Human keypoint data
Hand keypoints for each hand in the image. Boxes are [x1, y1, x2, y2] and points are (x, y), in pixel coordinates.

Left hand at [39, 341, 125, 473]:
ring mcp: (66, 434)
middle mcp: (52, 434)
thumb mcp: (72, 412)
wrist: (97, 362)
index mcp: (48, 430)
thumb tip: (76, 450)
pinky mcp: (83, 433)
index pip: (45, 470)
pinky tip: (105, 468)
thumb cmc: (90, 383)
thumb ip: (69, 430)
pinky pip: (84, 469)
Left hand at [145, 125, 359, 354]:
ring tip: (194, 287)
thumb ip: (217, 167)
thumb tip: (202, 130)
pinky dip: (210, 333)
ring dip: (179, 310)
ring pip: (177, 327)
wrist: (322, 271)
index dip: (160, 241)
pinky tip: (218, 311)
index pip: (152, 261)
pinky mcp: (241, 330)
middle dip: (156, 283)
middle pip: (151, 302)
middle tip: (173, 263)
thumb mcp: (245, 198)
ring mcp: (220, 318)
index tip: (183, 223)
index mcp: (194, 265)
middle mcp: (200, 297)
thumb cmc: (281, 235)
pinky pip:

## [THE PROBLEM]
Copy the line containing "wrist: (97, 362)" and every line after it, through the last line of the records. Include nothing else.

## [RESPONSE TO THE TASK]
wrist: (97, 362)
index mcp: (48, 430)
thumb tip: (76, 450)
pinky mcp: (83, 433)
index pip: (45, 470)
pinky tip: (105, 468)
thumb cmc: (90, 383)
thumb ip: (69, 430)
pinky pip: (84, 469)
Left hand at [145, 125, 359, 354]:
ring tip: (194, 287)
thumb ip: (217, 167)
thumb tip: (202, 130)
pinky dip: (210, 333)
ring dip: (179, 310)
ring pip: (177, 327)
wrist: (322, 271)
index dip: (160, 241)
pinky tip: (218, 311)
index pip: (152, 261)
pinky mcp: (241, 330)
middle dip: (156, 283)
middle pip: (151, 302)
middle tip: (173, 263)
thumb mcp: (245, 198)
ring mcp: (220, 318)
index tip: (183, 223)
index mcp: (194, 265)
middle mcp: (200, 297)
thumb cmc: (281, 235)
pinky pip:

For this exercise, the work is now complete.